→ WHAT IS EXPECTED: Copy every line of text in the data entries below word for word, and leave the pictures out of your answer.

Data entries

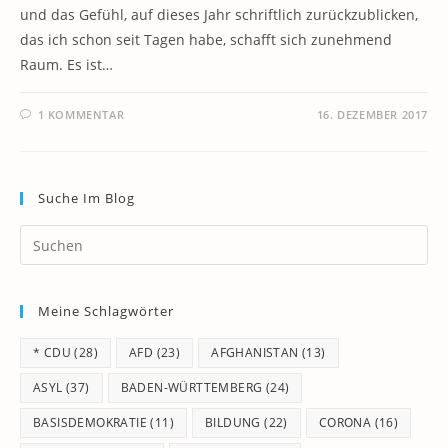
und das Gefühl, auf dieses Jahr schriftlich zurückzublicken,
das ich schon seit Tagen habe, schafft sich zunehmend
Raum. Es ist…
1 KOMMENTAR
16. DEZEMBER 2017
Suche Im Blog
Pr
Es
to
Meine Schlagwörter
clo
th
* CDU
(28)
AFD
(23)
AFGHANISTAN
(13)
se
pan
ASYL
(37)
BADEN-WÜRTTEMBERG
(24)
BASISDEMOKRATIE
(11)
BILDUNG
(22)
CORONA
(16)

→ TASK ANSWER:
und das Gefühl, auf dieses Jahr schriftlich zurückzublicken,
das ich schon seit Tagen habe, schafft sich zunehmend
Raum. Es ist…
1 KOMMENTAR
16. DEZEMBER 2017
Suche Im Blog
Pr
Es
to
Meine Schlagwörter
clo
th
* CDU
(28)
AFD
(23)
AFGHANISTAN
(13)
se
pan
ASYL
(37)
BADEN-WÜRTTEMBERG
(24)
BASISDEMOKRATIE
(11)
BILDUNG
(22)
CORONA
(16)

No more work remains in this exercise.